[Problems to work on]
[a] Echo the editorial on rapid antibody testing word for word, starting at "Another plan may" and ending at "into a win.".
[b] Answer these questions from the editorial on rapid antibody testing.
(i) Which organization is Dr. Antonio Dans of?
(ii) What three methods does the editorial say are currently being employed to test for COVID-19?
(iii) What two reasons does the editorial give for rapid antibody testing being the most common?
[c] Decide whether each statement agrees with the editorial on rapid antibody testing.
(i) Dr. Aileen Espina is with the Philippine Society of General Internal Medicine.
(ii) The editorial is dated August 6, 2020.
(iii) The rapid test can detect the actual virus itself.

─── Text excerpt

EDITORIAL - The case against rapid antibody testing
EDITORIAL - The case against rapid antibody testing
(The Freeman) - August 6, 2020 - 12:00am

The latest news from health experts is that rapid antibody testing should not be used as a basis to test for COVID-19 infection.

According to Dr. Antonio Dans of the Philippine Society of General Internal Medicine, the rapid test can only determine whether or not a person has already produced antibodies against COVID-19, but not the actual virus itself.

“Dapat ihinto na iyang rapid antibody test na iyan. Sa buong mundo, tayo nalang ata ang gumagamit nyan...Hindi naman yung virus yung nakikita niya eh, nakikita niya yung antibody," he is quoted as saying by an online news website.

Dr. Aileen Espina of the Philippine Society of Public Health Physicians appears to have the same opinion.

“Using a test for a purpose na hindi naman iyon yung intention niya, (it) will create a false level of security,” Espina is quoted in the same report.

Experts even said these rapid antibody tests may have contributed to the spread of COVID-19 after giving false assurance to those actually infected with the coronavirus. Those falsely informed they did not have the virus then went about their business, infecting others with COVID-19.

If it is as these experts say, that rapid antibody testing should not be used to test for COVID-19, then this issue must be settled quickly with the proper information and guidance coming from the government.

This is because many individuals as well as businesses and companies that have slowly started operating again only use rapid antibody testing to trace possible infected.

There are three methods currently being employed to test for COVID-19; polymerase chain reaction tests (PCR), antigen testing, and rapid antibody testing. Rapid antibody testing is the most common because of how cheaper it is compared to the two other methods and also because the results come out faster.

But if it is true that rapid antibody testing is not as reliable as it was believed to be, then action must be taken to stop using this method.

Another plan may be to somehow tailor its purpose to fit in the overall strategy of coronavirus detection and prevention. Unlikely as it sounds, who are we to say some genius can’t figure out how to turn this loss into a win.

──────
─── Recorded information

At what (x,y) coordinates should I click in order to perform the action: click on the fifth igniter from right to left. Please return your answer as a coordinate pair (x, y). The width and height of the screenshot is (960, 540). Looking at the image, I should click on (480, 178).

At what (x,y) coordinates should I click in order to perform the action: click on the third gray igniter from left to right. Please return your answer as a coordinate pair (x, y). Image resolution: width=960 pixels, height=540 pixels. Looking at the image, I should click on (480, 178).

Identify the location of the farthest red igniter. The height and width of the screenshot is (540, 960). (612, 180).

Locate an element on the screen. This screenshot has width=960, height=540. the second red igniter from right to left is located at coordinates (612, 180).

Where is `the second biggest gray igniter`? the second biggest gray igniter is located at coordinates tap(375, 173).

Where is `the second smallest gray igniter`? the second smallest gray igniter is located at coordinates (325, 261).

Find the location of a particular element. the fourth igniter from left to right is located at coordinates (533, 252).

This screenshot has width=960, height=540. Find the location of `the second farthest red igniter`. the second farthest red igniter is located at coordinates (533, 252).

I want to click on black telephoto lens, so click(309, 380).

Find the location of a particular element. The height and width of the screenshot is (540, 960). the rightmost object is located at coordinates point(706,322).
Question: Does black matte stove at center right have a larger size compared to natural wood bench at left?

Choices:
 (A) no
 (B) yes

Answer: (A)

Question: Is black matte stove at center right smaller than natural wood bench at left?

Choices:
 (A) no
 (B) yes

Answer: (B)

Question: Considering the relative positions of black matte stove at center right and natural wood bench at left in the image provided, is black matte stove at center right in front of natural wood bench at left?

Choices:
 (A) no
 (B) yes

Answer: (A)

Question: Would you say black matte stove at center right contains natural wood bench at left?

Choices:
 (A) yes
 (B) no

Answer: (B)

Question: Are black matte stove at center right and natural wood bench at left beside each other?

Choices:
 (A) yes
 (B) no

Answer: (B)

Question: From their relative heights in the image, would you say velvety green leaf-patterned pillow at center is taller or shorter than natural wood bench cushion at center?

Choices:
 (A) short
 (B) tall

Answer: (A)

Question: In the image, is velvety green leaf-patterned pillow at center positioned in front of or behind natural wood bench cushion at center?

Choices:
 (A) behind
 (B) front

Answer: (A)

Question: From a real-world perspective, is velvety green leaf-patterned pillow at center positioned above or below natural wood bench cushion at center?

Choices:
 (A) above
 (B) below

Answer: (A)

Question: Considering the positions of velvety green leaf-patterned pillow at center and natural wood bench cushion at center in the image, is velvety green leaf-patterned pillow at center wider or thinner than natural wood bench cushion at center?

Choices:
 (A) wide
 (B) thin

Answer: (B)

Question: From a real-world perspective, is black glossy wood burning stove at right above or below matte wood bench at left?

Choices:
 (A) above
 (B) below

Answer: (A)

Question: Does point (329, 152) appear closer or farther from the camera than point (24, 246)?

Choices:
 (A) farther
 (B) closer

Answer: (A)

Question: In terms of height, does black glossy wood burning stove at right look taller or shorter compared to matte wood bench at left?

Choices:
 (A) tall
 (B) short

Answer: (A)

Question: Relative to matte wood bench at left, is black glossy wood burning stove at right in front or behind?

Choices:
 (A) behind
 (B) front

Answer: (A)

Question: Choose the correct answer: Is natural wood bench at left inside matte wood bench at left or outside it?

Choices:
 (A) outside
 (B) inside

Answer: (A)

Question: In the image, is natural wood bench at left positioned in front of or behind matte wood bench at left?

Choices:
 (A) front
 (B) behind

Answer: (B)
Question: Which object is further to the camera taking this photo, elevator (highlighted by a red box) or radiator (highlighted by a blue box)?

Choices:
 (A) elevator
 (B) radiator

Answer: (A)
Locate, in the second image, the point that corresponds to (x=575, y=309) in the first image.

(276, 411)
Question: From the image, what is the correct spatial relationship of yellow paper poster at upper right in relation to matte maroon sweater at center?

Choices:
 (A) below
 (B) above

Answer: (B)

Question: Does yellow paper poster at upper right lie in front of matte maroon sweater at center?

──────

[Answers for this exercise]
[a]
Another plan may be to somehow tailor its purpose to fit in the overall strategy of coronavirus detection and prevention. Unlikely as it sounds, who are we to say some genius can’t figure out how to turn this loss into a win.

[b]
(i) The Philippine Society of General Internal Medicine.
(ii) Polymerase chain reaction tests (PCR), antigen testing, and rapid antibody testing.
(iii) It is cheaper than the two other methods, and its results come out faster.

[c]
(i) No: "Dr. Aileen Espina of the Philippine Society of Public Health Physicians"
(ii) Yes: "August 6, 2020"
(iii) No: "the rapid test can only determine whether or not a person has already produced antibodies against COVID-19, but not the actual virus itself"